From the first line of the data through the line containing "Prussian war, balloons", return each line exactly.

*** Source data Section Begins ***

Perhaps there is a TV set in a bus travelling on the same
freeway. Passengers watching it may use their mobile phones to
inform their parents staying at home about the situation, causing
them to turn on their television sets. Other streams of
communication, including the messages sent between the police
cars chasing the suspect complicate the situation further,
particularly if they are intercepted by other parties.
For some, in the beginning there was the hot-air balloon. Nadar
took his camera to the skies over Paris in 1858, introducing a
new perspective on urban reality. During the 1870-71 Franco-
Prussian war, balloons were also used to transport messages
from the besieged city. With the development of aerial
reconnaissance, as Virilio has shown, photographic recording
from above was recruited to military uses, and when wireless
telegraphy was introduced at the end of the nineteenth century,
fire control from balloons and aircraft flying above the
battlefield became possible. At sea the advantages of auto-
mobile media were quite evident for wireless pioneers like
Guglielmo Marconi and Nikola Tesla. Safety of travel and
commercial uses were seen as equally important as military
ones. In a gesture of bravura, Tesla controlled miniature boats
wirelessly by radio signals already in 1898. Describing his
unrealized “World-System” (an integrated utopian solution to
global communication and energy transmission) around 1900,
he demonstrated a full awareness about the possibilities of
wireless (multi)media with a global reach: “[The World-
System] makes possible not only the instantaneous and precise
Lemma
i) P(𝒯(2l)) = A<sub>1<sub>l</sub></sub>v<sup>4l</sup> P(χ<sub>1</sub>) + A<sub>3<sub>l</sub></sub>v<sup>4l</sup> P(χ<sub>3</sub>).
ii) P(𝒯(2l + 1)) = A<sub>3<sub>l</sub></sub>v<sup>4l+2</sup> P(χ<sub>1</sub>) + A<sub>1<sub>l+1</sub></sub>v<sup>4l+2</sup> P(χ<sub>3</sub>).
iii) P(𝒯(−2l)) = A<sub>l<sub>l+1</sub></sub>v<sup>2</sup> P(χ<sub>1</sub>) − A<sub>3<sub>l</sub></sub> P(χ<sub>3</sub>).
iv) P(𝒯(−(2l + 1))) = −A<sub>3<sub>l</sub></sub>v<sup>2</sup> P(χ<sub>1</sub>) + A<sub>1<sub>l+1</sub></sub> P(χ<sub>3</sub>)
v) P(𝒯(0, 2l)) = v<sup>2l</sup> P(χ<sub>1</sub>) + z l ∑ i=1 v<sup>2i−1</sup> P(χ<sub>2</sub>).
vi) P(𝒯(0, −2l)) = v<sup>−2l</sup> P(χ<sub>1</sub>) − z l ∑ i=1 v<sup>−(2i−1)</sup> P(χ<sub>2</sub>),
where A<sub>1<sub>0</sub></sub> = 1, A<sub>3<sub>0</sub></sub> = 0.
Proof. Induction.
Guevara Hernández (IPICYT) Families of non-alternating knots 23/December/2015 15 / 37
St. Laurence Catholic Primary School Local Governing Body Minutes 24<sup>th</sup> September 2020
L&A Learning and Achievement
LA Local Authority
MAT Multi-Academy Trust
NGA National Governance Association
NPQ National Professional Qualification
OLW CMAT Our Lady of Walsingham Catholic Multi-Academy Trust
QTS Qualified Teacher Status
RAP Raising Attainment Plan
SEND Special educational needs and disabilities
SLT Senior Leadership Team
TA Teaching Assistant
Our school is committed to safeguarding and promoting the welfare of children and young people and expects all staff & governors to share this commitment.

*** Source data Section Ends ***

**Exercise result:**
Perhaps there is a TV set in a bus travelling on the same
freeway. Passengers watching it may use their mobile phones to
inform their parents staying at home about the situation, causing
them to turn on their television sets. Other streams of
communication, including the messages sent between the police
cars chasing the suspect complicate the situation further,
particularly if they are intercepted by other parties.
For some, in the beginning there was the hot-air balloon. Nadar
took his camera to the skies over Paris in 1858, introducing a
new perspective on urban reality. During the 1870-71 Franco-
Prussian war, balloons were also used to transport messages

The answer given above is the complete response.